= Listed entries =
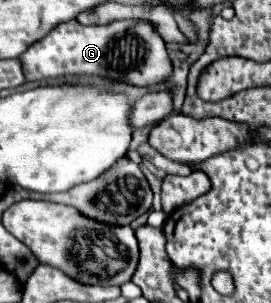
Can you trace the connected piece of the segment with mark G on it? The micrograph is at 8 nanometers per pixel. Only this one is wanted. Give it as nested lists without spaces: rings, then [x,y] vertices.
[[[70,20],[32,44],[20,56],[20,62],[26,80],[56,78],[58,74],[100,74],[134,86],[154,86],[172,72],[164,40],[142,20],[120,20],[108,26],[82,26]]]

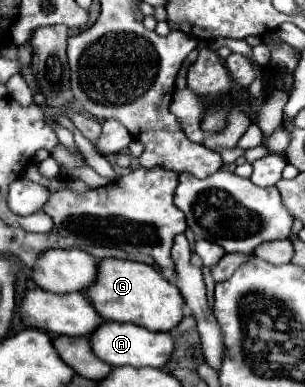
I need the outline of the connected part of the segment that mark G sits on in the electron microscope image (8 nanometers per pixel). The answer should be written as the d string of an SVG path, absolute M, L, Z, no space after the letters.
M104 259L100 263L96 283L86 289L86 297L106 321L134 323L150 331L172 331L184 319L184 297L180 295L178 287L164 279L164 275L152 265L138 261Z

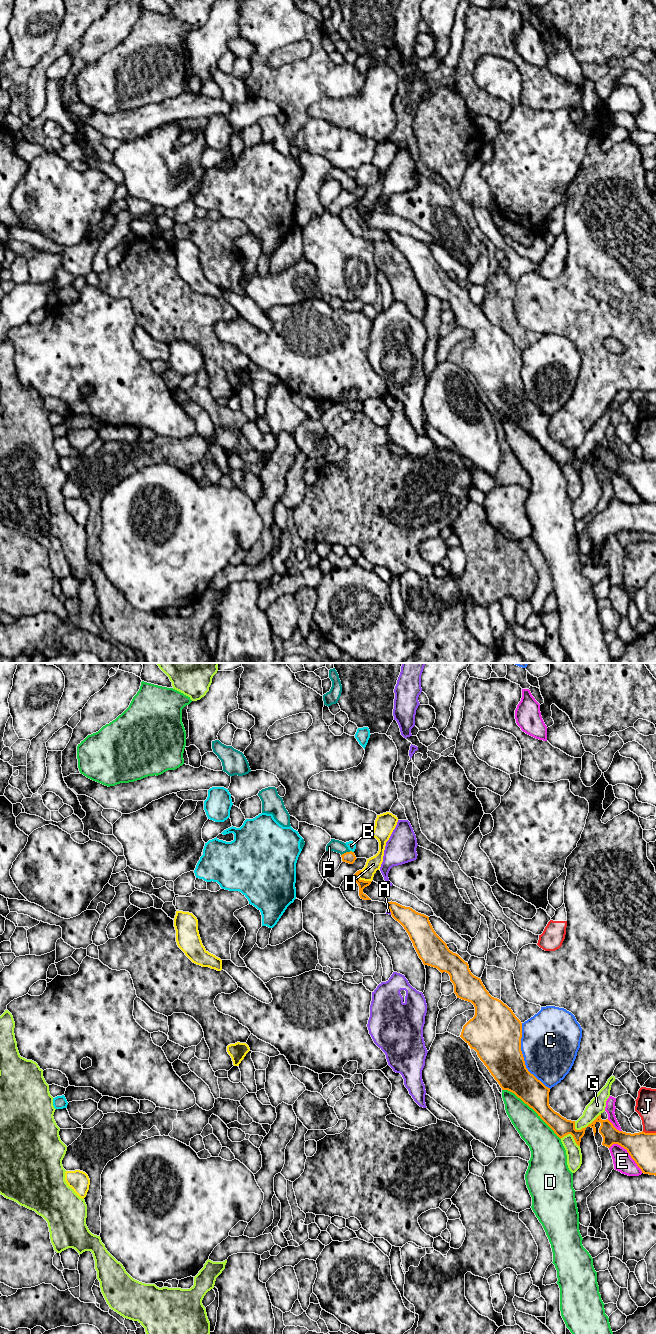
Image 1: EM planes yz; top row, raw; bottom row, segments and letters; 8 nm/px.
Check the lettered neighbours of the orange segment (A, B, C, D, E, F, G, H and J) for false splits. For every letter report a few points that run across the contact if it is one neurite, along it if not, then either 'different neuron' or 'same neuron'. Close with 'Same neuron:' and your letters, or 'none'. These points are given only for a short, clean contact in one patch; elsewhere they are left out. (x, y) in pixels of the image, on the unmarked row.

= Problem =
Word for word, repeat the material above and drop the pictures.

= Output of the task =
Can you trace the connected piece of the segment with mark G on it? The micrograph is at 8 nanometers per pixel. Only this one is wanted. Give it as nested lists without spaces: rings, then [x,y] vertices.
[[[70,20],[32,44],[20,56],[20,62],[26,80],[56,78],[58,74],[100,74],[134,86],[154,86],[172,72],[164,40],[142,20],[120,20],[108,26],[82,26]]]

I need the outline of the connected part of the segment that mark G sits on in the electron microscope image (8 nanometers per pixel). The answer should be written as the d string of an SVG path, absolute M, L, Z, no space after the letters.
M104 259L100 263L96 283L86 289L86 297L106 321L134 323L150 331L172 331L184 319L184 297L180 295L178 287L164 279L164 275L152 265L138 261Z

Image 1: EM planes yz; top row, raw; bottom row, segments and letters; 8 nm/px.
Check the lettered neighbours of the orange segment (A, B, C, D, E, F, G, H and J) for false splits. For every letter report a few points that run across the contact if it is one neurite, along it if not, then either 'different neuron' or 'same neuron'. Close with 'Same neuron:' and your letters, or 'none'. These points are given only for a short, clean contact in one patch; elsewhere they are left out. (x, y) in pixels of the image, on the unmarked row.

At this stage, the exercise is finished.